La felicità momentanea e il tempo lungo del Venezuela
Ventisette anni non si smontano in due giorni. Nemmeno in due mesi. Ventisette anni sono una forma mentale, prima ancora che politica. Sono il tempo necessario perché un potere smetta di giustificarsi e cominci a riprodursi da solo. In Venezuela quel tempo comincia all’inizio del 1999, quando Hugo Chávez entra a Miraflores promettendo il popolo e consegnando lo Stato a un’idea militare della storia. Tutto il resto è conseguenza.
La cattura di Nicolás Maduro produce una felicità breve, quasi colpevole. Una felicità momentanea, appunto. Dura quanto il lampo che illumina una stanza buia senza cambiarne i muri. Perché il regime non è un uomo, è un sistema. Ed è ancora lì.
Lo racconta una fonte venezuelana, una voce che non può comparire, perché in Venezuela oggi anche descrivere la realtà è diventato un reato. Dopo l’arresto del dittatore, il potere rimasto ha reagito come reagiscono sempre i poteri che si sentono minacciati: serrando le città, armando i fedeli, silenziando le parole. A Caracas i colectivos, bande armate cresciute come metastasi del regime, hanno seminato caos per ore. Avanzi di galera trasformati in milizia politica. Non servono per governare, servono per spaventare.
È stato emanato un ordine che vieta esplicitamente di pubblicare messaggi favorevoli all’arresto di Maduro. Non è censura, è pedagogia della paura. Chi viola il divieto sparisce. Letteralmente. Gli arresti si sono moltiplicati in una sola giornata. Giornalisti, studenti, cittadini comuni. Il percorso è noto a tutti: ti prendono e ti portano all’Elicoide, a Caracas. Un edificio che doveva essere un centro commerciale e invece è diventato un centro di tortura. Se va bene esci dopo anni. Se va male non esci affatto. Esiste anche una terza via, indecente e crudele: pagare. Dieci, ventimila dollari a una guardia corrotta e torni a casa, con la colpa addosso di essere vivo.
Il Paese è fermo. Università e uffici pubblici chiusi per tutta la settimana. Le strade svuotate. Si esce solo per il necessario. Caracas oggi è una città che trattiene il fiato, e il resto del Venezuela la imita. Non è prudenza, è assedio interno.
Rivendico il diritto alla felicità momentanea per la cattura di Maduro. Sarebbe disumano non provarla. Ma rivendico anche il dovere della lucidità: lasciare il Venezuela a chi considera la libertà una bestemmia sarebbe un crimine storico. Il chavismo ha insegnato che il potere può travestirsi da redenzione e diventare eterno. Smontarlo richiederà anni, forse una generazione. E comincia da una verità semplice, che oggi non si può scrivere a Caracas senza rischiare il carcere: il regime è ancora qui. E va sconfitto fino in fondo.

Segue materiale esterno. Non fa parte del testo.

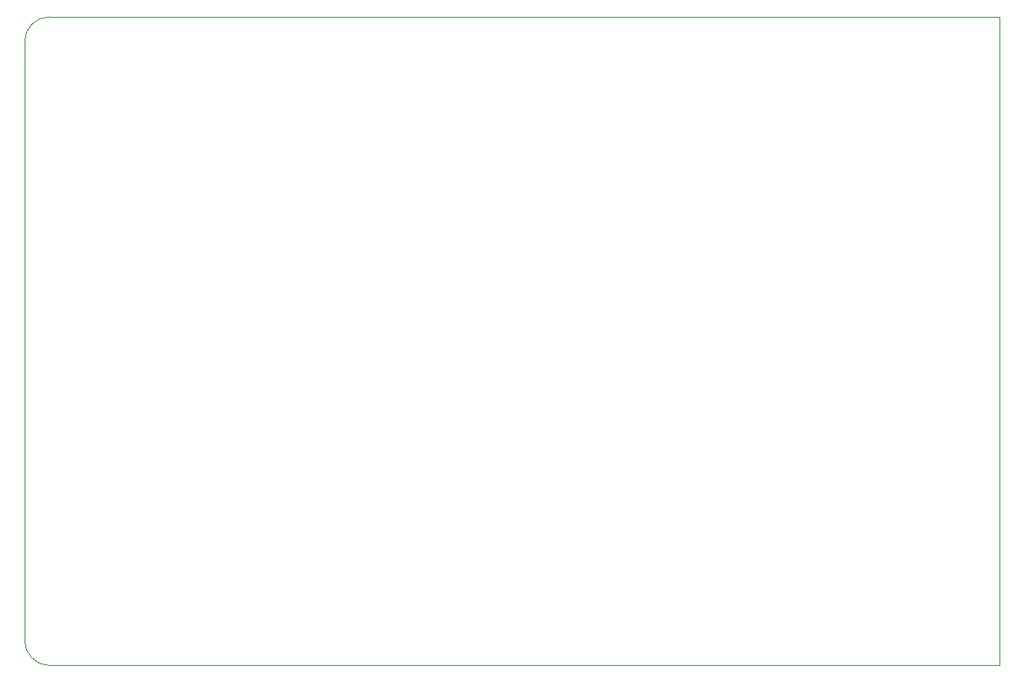
<source format=gbr>
%TF.GenerationSoftware,KiCad,Pcbnew,9.0.6*%
%TF.CreationDate,2026-01-11T11:52:41+09:00*%
%TF.ProjectId,MH01852029121Z2_MJ-HF_control,4d483031-3835-4323-9032-393132315a32,rev?*%
%TF.SameCoordinates,Original*%
%TF.FileFunction,Profile,NP*%
%FSLAX46Y46*%
G04 Gerber Fmt 4.6, Leading zero omitted, Abs format (unit mm)*
G04 Created by KiCad (PCBNEW 9.0.6) date 2026-01-11 11:52:41*
%MOMM*%
%LPD*%
G01*
G04 APERTURE LIST*
%TA.AperFunction,Profile*%
%ADD10C,0.050000*%
%TD*%
G04 APERTURE END LIST*
D10*
X49500000Y-25000000D02*
X144500000Y-25000000D01*
X47000000Y-27500000D02*
X47000000Y-87500000D01*
X49500000Y-90000000D02*
X144500000Y-90000000D01*
X49500000Y-90000000D02*
G75*
G02*
X47000000Y-87500000I0J2500000D01*
G01*
X47000000Y-27500000D02*
G75*
G02*
X49500000Y-25000000I2500000J0D01*
G01*
X144500000Y-25000000D02*
X144500000Y-90000000D01*
M02*

</source>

A questo si aggiunge una convinzione che circola sottovoce, come tutto ormai in Venezuela: los gringos potrebbero tornare. Altri raid, mirati, chirurgici. Non per occupare, ma per decapitare ciò che resta del potere reale. I “delfini” del dittatore, gli uomini che tengono insieme esercito, servizi, affari e paura. L’idea, brutale ma diffusa, è che solo così il regime capirà che non c’è più spazio per l’eternità. Non è entusiasmo bellico, è disperazione politica. È la logica di un Paese a cui è stata tolta ogni alternativa interna.
Perché oggi l’opposizione, semplicemente, non c’è. O meglio: non è in grado di comandare. La maggior parte dei leader è in esilio, dispersi tra Europa e Stati Uniti, oppure in carcere. Altri sono stati neutralizzati prima ancora di diventare pericolosi. Il risultato è un vuoto che pesa come una condanna: nessuna forza politica organizzata, nessuna catena di comando credibile, nessun volto in grado di dire “adesso tocca a noi”. Il regime lo sa e gioca su questo. Sa che il dopo fa più paura del presente.
È anche per questo che la repressione non è episodica ma preventiva. Non serve reprimere una rivolta se puoi impedire che nasca un’alternativa. Il messaggio è chiaro: senza Maduro il sistema continua a respirare. Anzi, stringe i denti. E usa il tempo, che è sempre stato il suo alleato migliore.
La felicità momentanea resta, ed è legittima. È il sorriso che ti scappa quando vedi incrinarsi un idolo di cartapesta.
Ma subito dopo arriva la realtà, che in Venezuela non concede illusioni: la libertà non si eredita, si conquista. E qui non c’è ancora nessuno che possa raccoglierla, guidarla, difenderla. Finché sarà così, ogni caduta rischia di essere solo un cambio di ombra sullo stesso muro.